Childhood Cancer: How to Cope When Your Child is Diagnosed

Childhood cancer

Each year, over 10,000 children are diagnosed with childhood cancer, and over 1,500 die from the disease, according to the National Cancer Society. While this may not seem like many compared to the adult cancer rates, it makes it the leading cause of death in children under age 15. Even one child with cancer is too many, as no one should have to go through the pain of seeing their child suffer at the hands of such a debilitating disease.  Coping when your little one is diagnosed with childhood cancer can be very difficult, and everyone deals with it in their own way. Some may sink into a deep depression, unable to handle the stress of daily life until they can come to terms with their child’s diagnosis. Others spring into action, researching every potential treatment and methods to help beat the cancer into remission. There is no “right” way to cope, the most important thing is to find a method that works for you and enables you to be there for your child.

Records taken from a dataset:
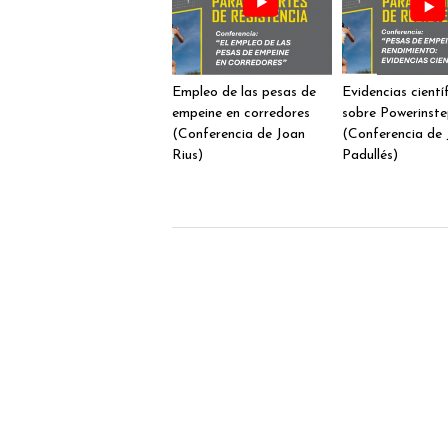
Empleo de las pesas de
Evidencias cientí
empeine en corredores
sobre Powerinst
(Conferencia de Joan
(Conferencia de 
Rius)
Padullés)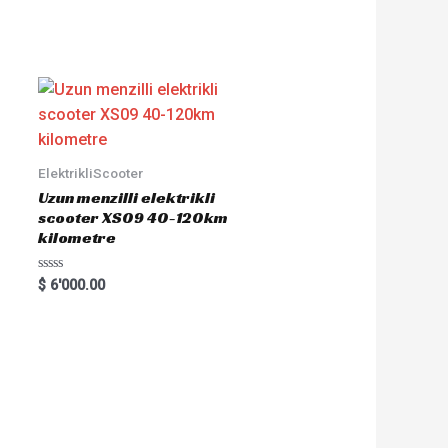
ElektrikliScooter
Uzun menzilli elektrikli
scooter XS09 40-120km
kilometre
R
$
6'000.00
a
t
e
d
0
o
u
t
o
f
5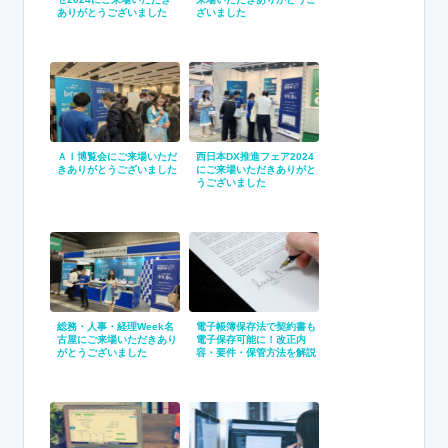
ありがとうございました
ざいました
ＡＩ博覧会にご来場いただ
西日本DX推進フェア2024
きありがとうございました
にご来場いただきありがと
うございました
総務・人事・経理Week名
電子帳簿保存法で契約書も
古屋にご来場いただきあり
電子保存可能に！改正内
がとうございました
容・要件・保管方法を解説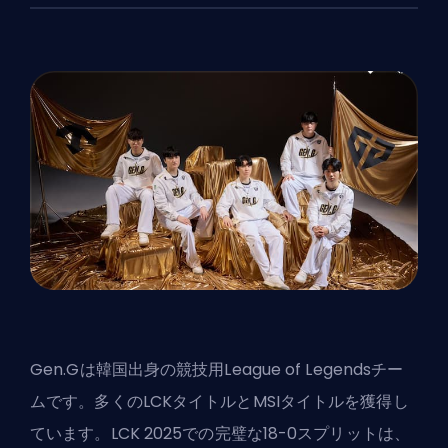
Gen.Gは韓国出身の競技用
League of Legends
チー
ムです。多くのLCKタイトルとMSIタイトルを獲得し
ています。LCK 2025での完璧な18-0スプリットは、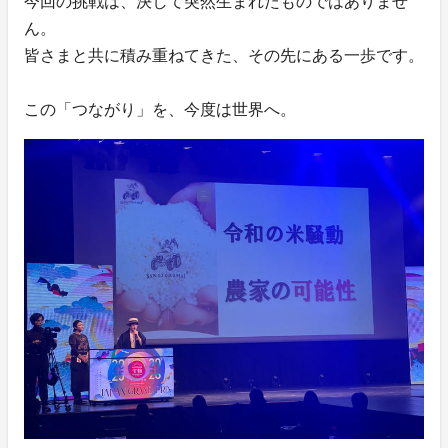
今回の挑戦は、決して突然生まれたものではありませ
ん。
皆さまと共に積み重ねてきた、その先にある一歩です。
この「つながり」を、今度は世界へ。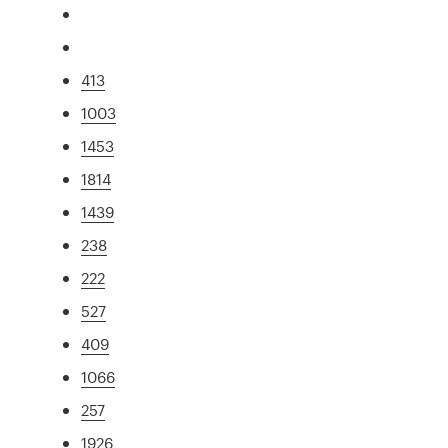
413
1003
1453
1814
1439
238
222
527
409
1066
257
1926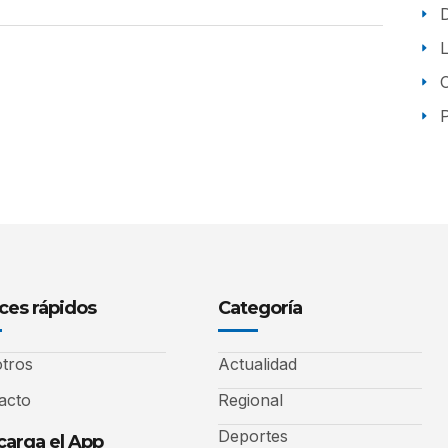
P
ces rápidos
Categoría
tros
Actualidad
acto
Regional
Deportes
arga el App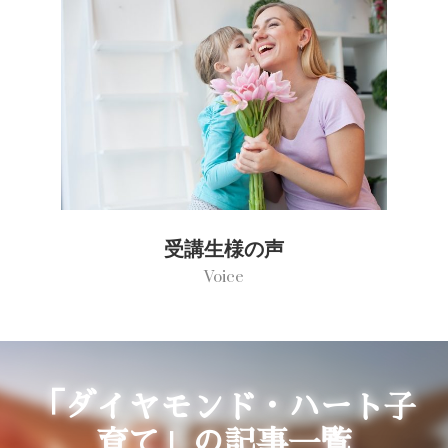
受講生様の声
Voice
「ダイヤモンド・ハート子
育て」の記事一覧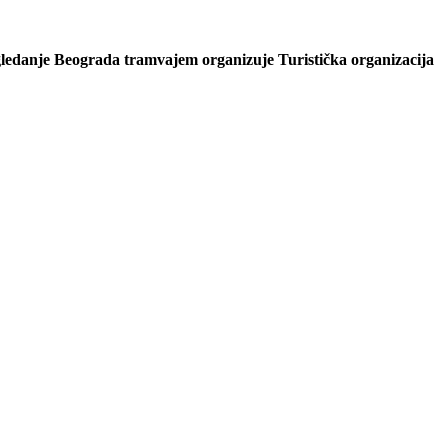
zgledanje Beograda tramvajem organizuje Turistička organizacija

Your instructions
According to the text on childhood cancer, how many children die from the disease each year? The listing has no connection to the text on childhood cancer.

Result of this task
Over 1,500 children die from childhood cancer each year.